In the episode, Morty notices the hospital's horse breeding program at Beth's workplace, takes an interest in it, and gets a volunteer job at the equine hospital in order to use it to masturbate. A week later, Rick borrows a barrel of "horse semen" from the hospital to create a biological weapon to use on the underground race of cannibalistic horse people called "chuds" he and Morty are fighting. Due to the challenging plot lines, some suspected it to be a series of dares issued by or placed on the show's writer's room. The episode was not well received by critics and fans alike, and many criticized the plot as overly far-fetched and silly.

==Plot==
While waiting for Beth to finish with her work, Morty finds a horse inseminator. Morty asks Beth if he could do a part job at her horse hospital after work which she agrees to. During which he masturbates with the inseminator.

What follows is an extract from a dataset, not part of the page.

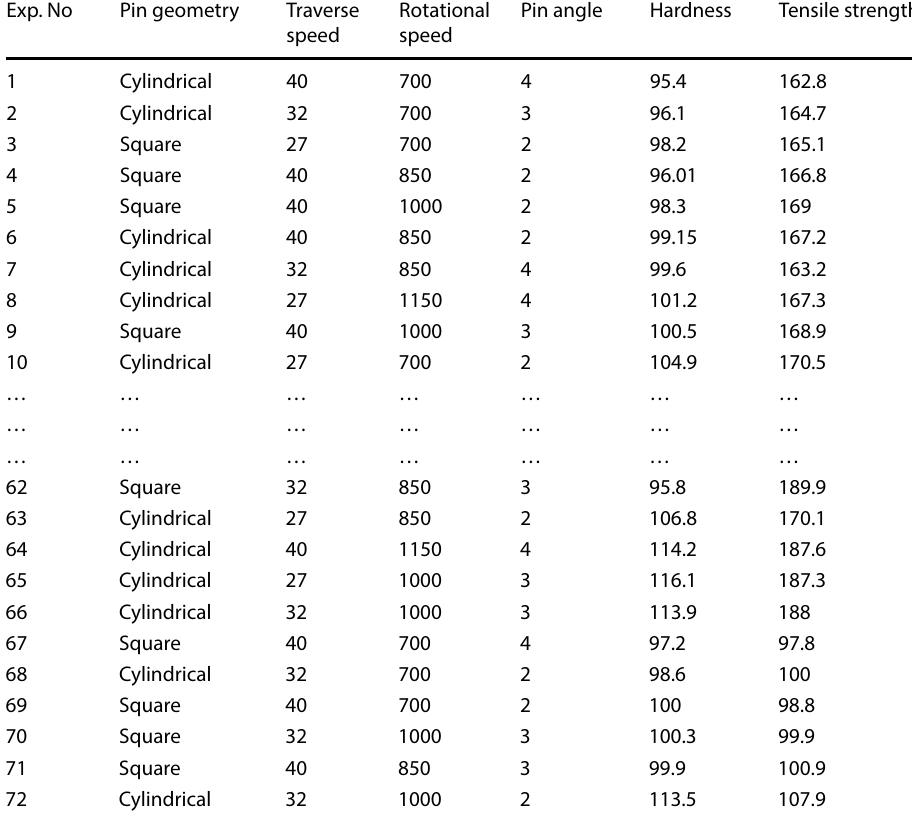
Table 3 Experimental test using Full Factorial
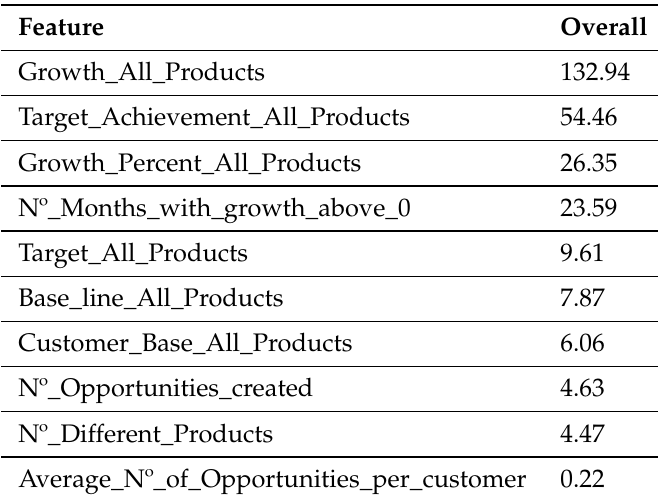
Table 7. Feature importance.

Rick's attempt to make a bioweapon to use against an underground race of cannibalistic horse-people (the "Chuds") goes awry when he uses a barrel of horse semen in his experiment which, unbeknownst to Rick, also contains Morty's semen. The failed experiment results an explosion which unleashes a swarm of giant, mutated sperm that begin attacking and murdering humans.

Rick and Morty are sent by the president with a team of troops to destroy the sperm's nest. The team is killed, with the exception of Rick and Morty. The Sperm Queen uses Morty to create more sperm monsters before they are rescued by a friendly sperm Morty named Sticky.

Eventually a plan is devised and set in motion by the president to lure the mutated sperm with an enlarged, human egg harvested from Summer. However, unknown to everyone who contributed to the plan, the sperm originated from Morty. After Morty confesses the truth and everybody realizes that they are about to create a "giant incest baby", the President orders his forces to defend the egg from the sperm at all costs.

Rick, Morty, and Sticky are captured by the Chuds and are about to be eaten. However, the Chud king's daughter, Princess Poneta, reveals Rick got her pregnant. This leads the Chuds to help the humans in stopping the sperm.

One lone "underdog" sperm, whom Morty befriended and named "Sticky", unexpectedly breaches the egg, fertilizing it. The President, who forbids outright destroying the egg for political reasons, instead has it launched into space. Poneta then gives birth to Rick's fowl revealing they are independent once born and leaves Rick.

In the post credits scene, an astronaut is grabbed by Summer and Morty's giant incest baby.

==Production==
===Development and writing===
The script for "Rickdependence Spray" was written by staff writer Nick Rutherford, marking his second official writing credit for the series following the fourth-season episode "One Crew over the Crewcoo's Morty." The episode was directed by series regular Erica Hayes, while the internal production tracking code assigned to the asset block was RAM-505.

According to series co-creator Dan Harmon and writer Nick Rutherford, the concept for the narrative originated in the writers' room as an intentional creative challenge to push the boundaries of network television standards using an inherently absurd, single-minded premise. The creative team aimed to construct a high-stakes, classic action-movie narrative structure that was completely driven by an incredibly vulgar, low-brow inciting incident, exploring the juxtaposition between cinematic gravity and toilet humor. Writer Nick Rutherford later noted that the team intentionally leaned into a "disgusting and tasteless" concept to test the limits of the animated medium.

===Cultural references and parodies===
The episode relies heavily on satirical pastiches, homages, and narrative tropes borrowed from 1980s and 1990s science fiction and blockbuster action cinema. The primary title is a direct comedic play on the 1996 alien invasion blockbuster film Independence Day. The subterranean, cannibalistic horse-humanoid race known as the "Chuds" acts as a structural and nominal nod to the 1984 underground horror cult classic film C.H.U.D. Additionally, the closing sequence featuring the floating, cosmic humanoid fetus in Earth's orbit is framed as a direct visual parody of the famous "Star Child" imagery from the conclusion of Stanley Kubrick's 1968 science fiction film 2001: A Space Odyssey.

==Reception==
The episode was ranked as the series' worst episode by critic Kayla Cobb of Decider.